Text for analysis ▸
The day I was told, “You have cancer,”
I believed my life was over.
For the first time, I understood — not intellectually, but viscerally — that my life had an end.
In my twenties, death had always felt distant.
It belonged to some undefined future, not to me.
Yet suddenly, it was no longer abstract.
We all know, in theory, that life is finite.
But knowing is different from facing it.
That day, I began asking questions I had never dared to ask before.
How do I want to live the time that remains?
What kind of ending do I wish to meet?
In the depth of despair, I kept returning to one thought:
If I cannot choose the length of my life,
can I at least choose how I live it?
Somewhere along that questioning,
I encountered a phrase that would reshape everything:
Quality of Life.
Not success.
Not titles.
Not the scale of recognition.
Quality of Life is the quiet accumulation of days
that your own heart can accept.
Days marked by pain.
Sleepless nights.
Uncertainty that refuses to loosen its grip.
And still —
the willingness to look for a small light.
I came to understand that Quality of Life is not something granted to us.
It is something we claim, deliberately.
That belief shapes this blog.
It is organized into seven categories —
not because life can be neatly divided,
but because meaning often reveals itself in fragments.
1|Caregiving Reality — Navigating Elder Care Together
Facing the practical and emotional truths of caring for aging parents.
2|Life as a Cancer Survivor
The quiet, ongoing work of living beyond diagnosis.
3|Study Abroad & A Decade in New York
Growth, reinvention, and the courage to begin again in another city.
4|Art & Architecture for the Soul
The spaces and creations that steady the heart.

What you will do ▸
a) In the blog introduction about Quality of Life, list each thing that the writer says Quality of Life is not.
b) According to the blog introduction about Quality of Life, how many categories is the blog organized into?
c) Continue the blog introduction about living with cancer and Quality of Life, starting after its final line.
The data after this point is unrelated to the blog introduction and stands as separate material.

Extracted data ▸
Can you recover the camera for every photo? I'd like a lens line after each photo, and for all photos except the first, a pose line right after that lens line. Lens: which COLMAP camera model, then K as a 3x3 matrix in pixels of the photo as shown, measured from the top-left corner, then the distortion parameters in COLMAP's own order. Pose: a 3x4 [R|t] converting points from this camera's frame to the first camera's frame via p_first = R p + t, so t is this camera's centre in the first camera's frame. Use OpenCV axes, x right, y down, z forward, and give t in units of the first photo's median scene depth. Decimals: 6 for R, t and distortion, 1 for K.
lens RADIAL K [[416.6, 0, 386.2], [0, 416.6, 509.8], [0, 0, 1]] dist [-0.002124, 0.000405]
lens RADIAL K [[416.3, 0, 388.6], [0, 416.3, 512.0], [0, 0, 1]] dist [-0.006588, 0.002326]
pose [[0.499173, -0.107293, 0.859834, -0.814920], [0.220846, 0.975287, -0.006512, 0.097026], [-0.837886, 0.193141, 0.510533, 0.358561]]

==

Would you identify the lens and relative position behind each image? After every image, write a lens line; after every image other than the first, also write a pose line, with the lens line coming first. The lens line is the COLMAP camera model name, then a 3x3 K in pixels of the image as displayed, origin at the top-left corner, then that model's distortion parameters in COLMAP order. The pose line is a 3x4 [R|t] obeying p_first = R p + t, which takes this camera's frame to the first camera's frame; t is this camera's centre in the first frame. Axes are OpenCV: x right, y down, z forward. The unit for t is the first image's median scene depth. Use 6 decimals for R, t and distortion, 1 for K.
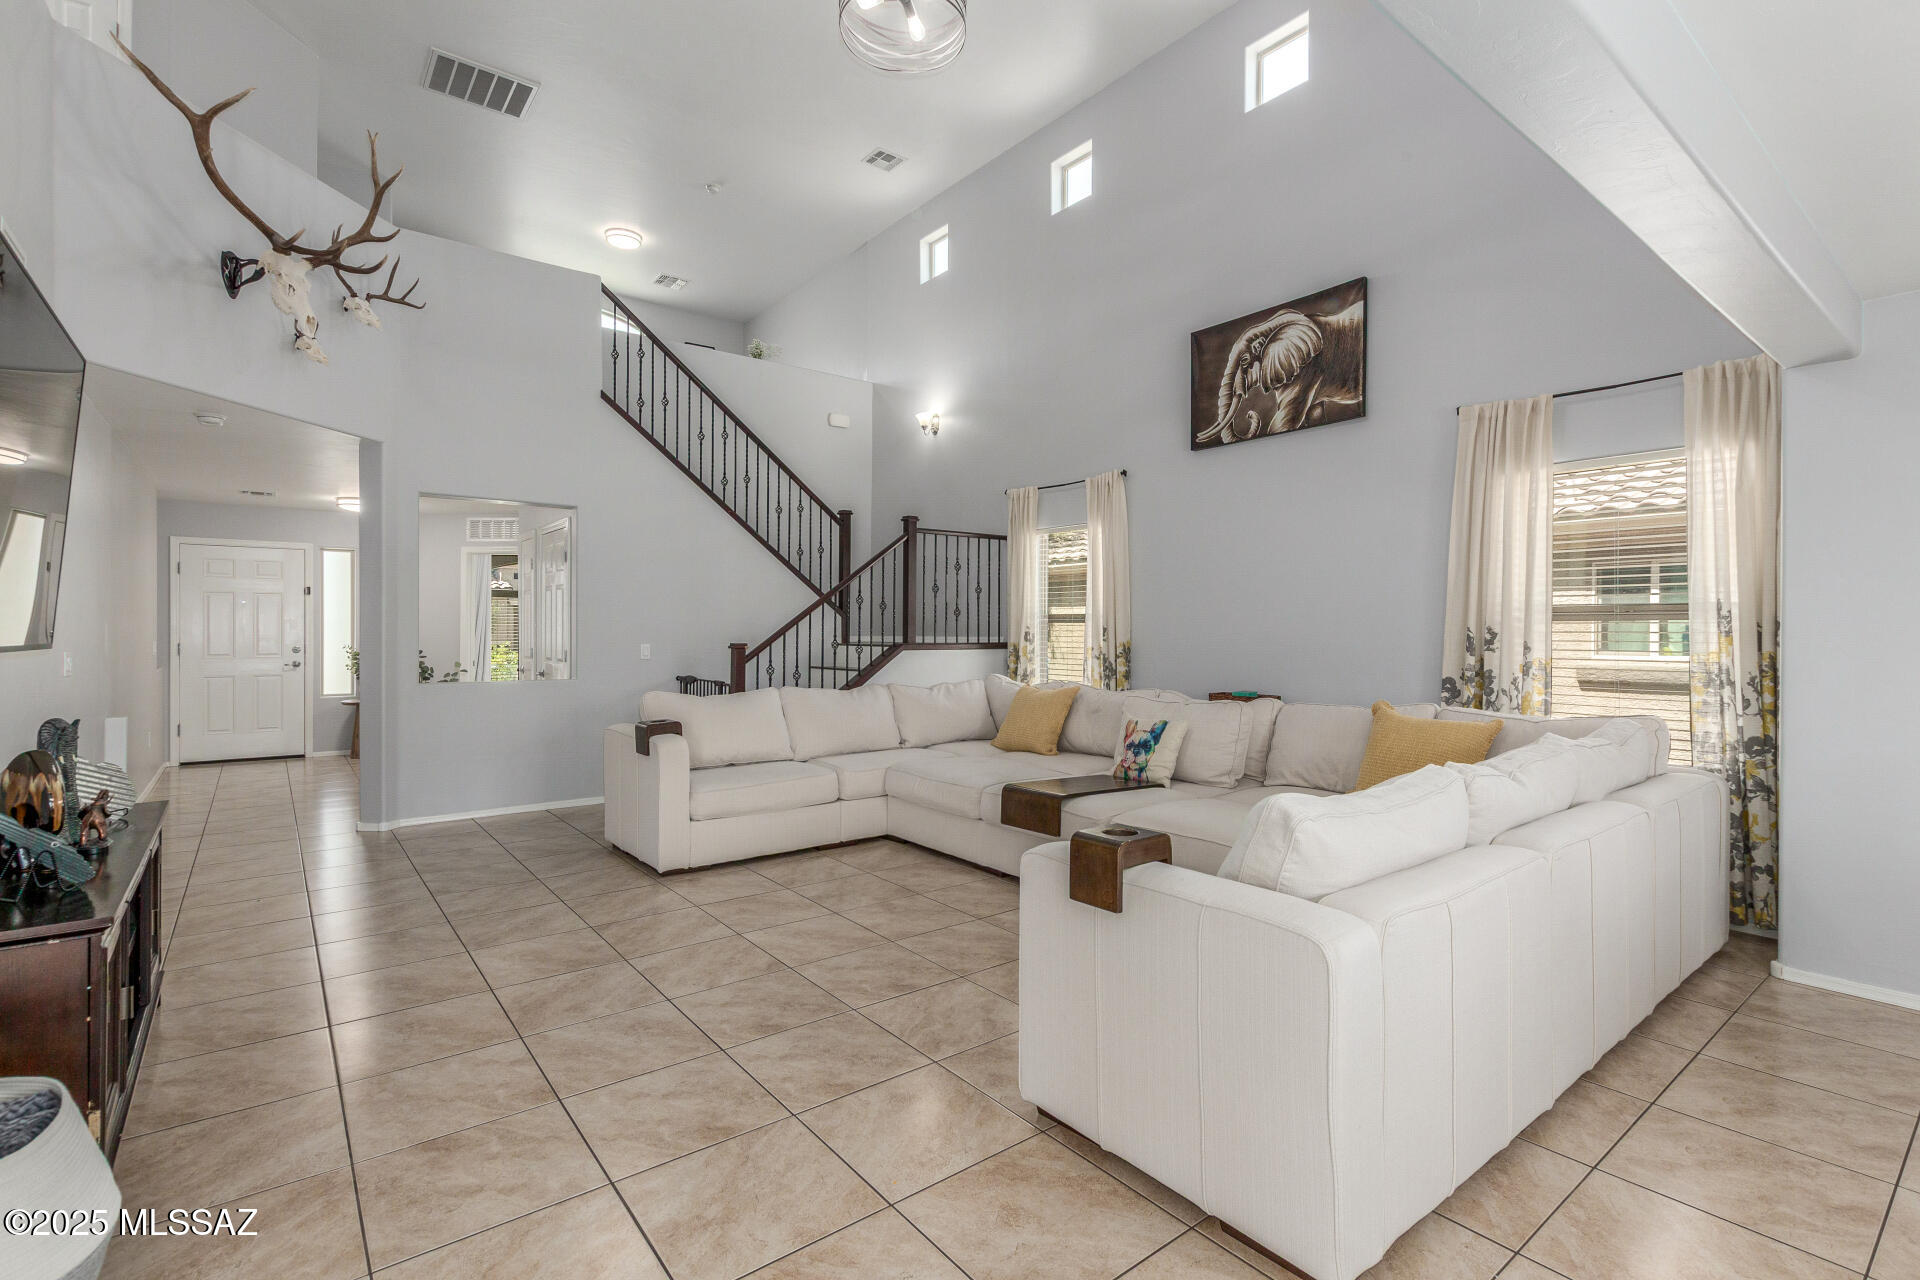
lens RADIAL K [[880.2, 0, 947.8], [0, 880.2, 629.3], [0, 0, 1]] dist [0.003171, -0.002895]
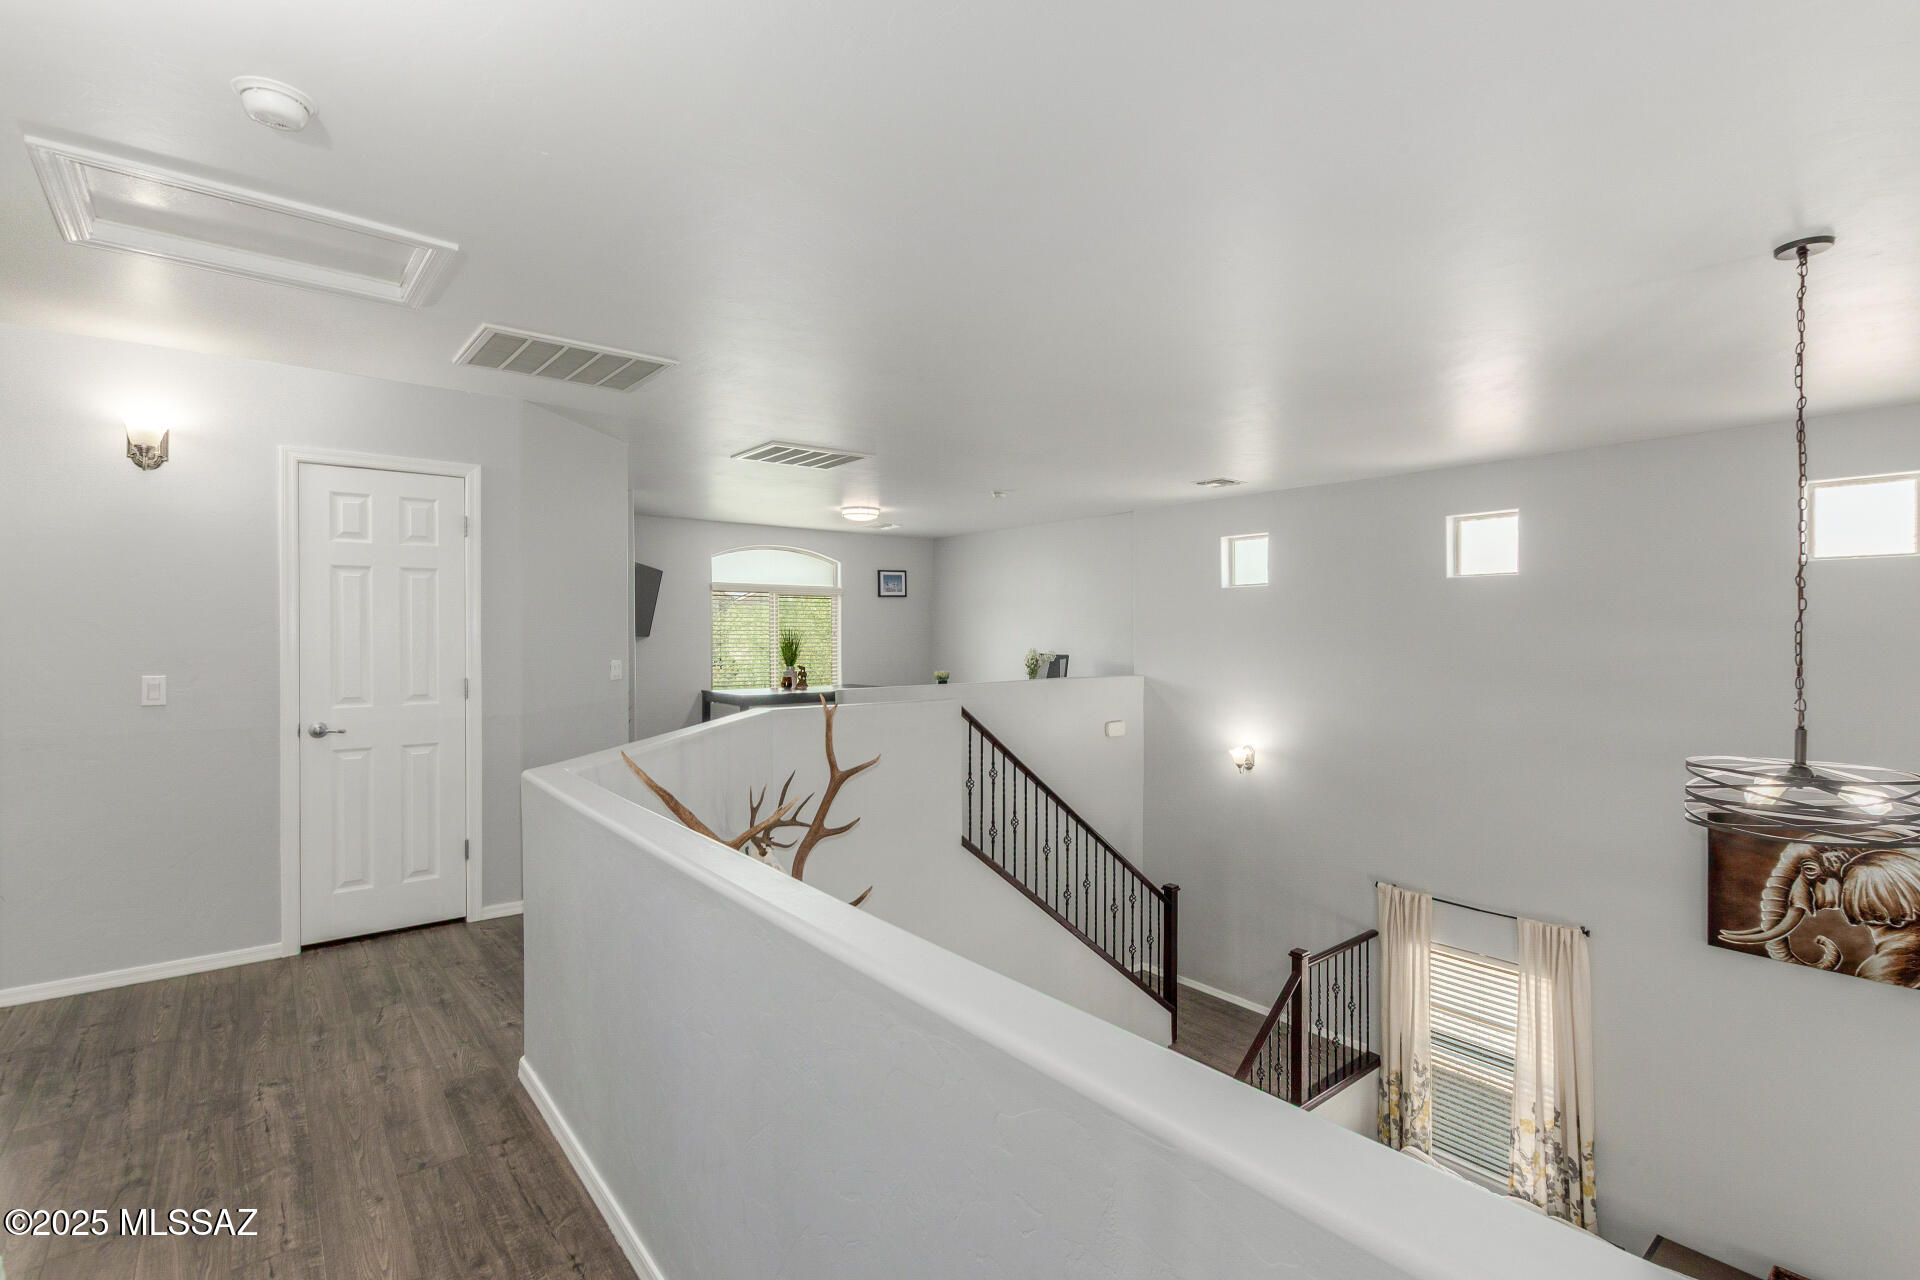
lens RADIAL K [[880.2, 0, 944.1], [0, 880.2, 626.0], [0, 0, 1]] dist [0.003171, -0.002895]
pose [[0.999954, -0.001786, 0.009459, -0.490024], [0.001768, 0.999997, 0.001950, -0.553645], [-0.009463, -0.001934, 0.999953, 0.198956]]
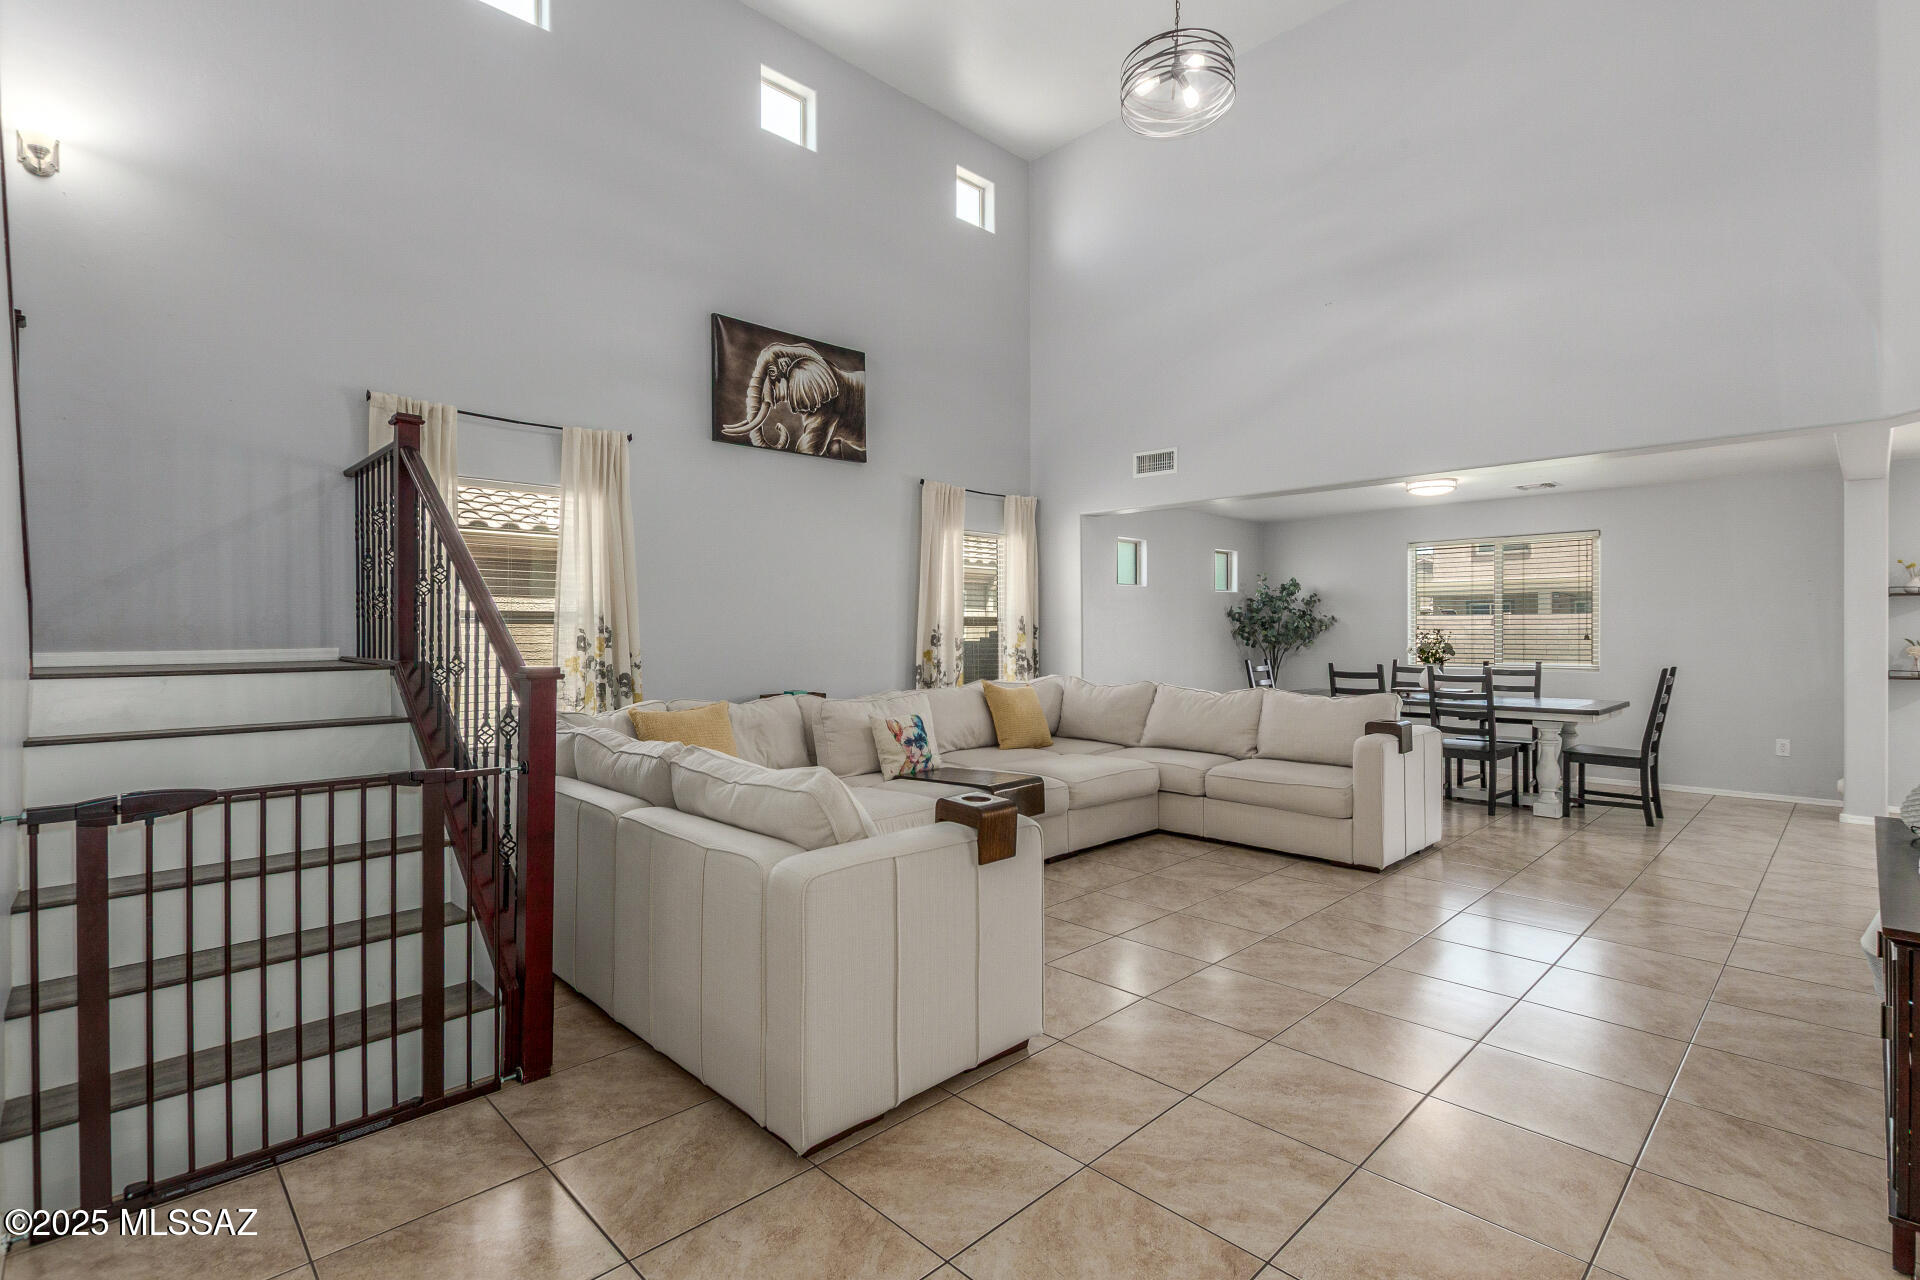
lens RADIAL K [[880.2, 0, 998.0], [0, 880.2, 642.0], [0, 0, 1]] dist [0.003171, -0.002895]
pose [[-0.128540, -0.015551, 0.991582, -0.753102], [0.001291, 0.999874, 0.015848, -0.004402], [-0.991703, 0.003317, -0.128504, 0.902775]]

Responses ▸
a) Success, titles, and the scale of recognition.

b) Seven categories.

c)
5|Day Trips from Tokyo
Small departures that restore perspective.
6|Mon-chan Journal — A Cat’s Presence, A Happier Life
The gentle companionship that softens ordinary days.
7|Healing Walks & Tasty Moments
Simple rituals that bring warmth back into time.
At first glance, these themes may seem unrelated.
But beneath them all runs a single question:
How do we protect — and elevate — the quality of our lives?
I am not here to narrate tragedy.
Even after falling from the edge,
a life can be reassembled.
Not perfectly.
Not as it once was.
But intentionally.
This is where the record begins.
This is the story of how I chose to begin again.
If you find yourself standing slightly outside the life you once imagined —
whether because of illness, caregiving, loss, or uncertainty —
if you feel paused, suspended, unsure of your next step —
perhaps we can reflect here, together.
We may not be able to choose the length of our lives.
But we can choose the quality of a single day.
And if, in some quiet way,
my perspective on Quality of Life becomes a small turning point for you —
a moment to reconsider your own life, your own way of being —
there would be no greater joy for me.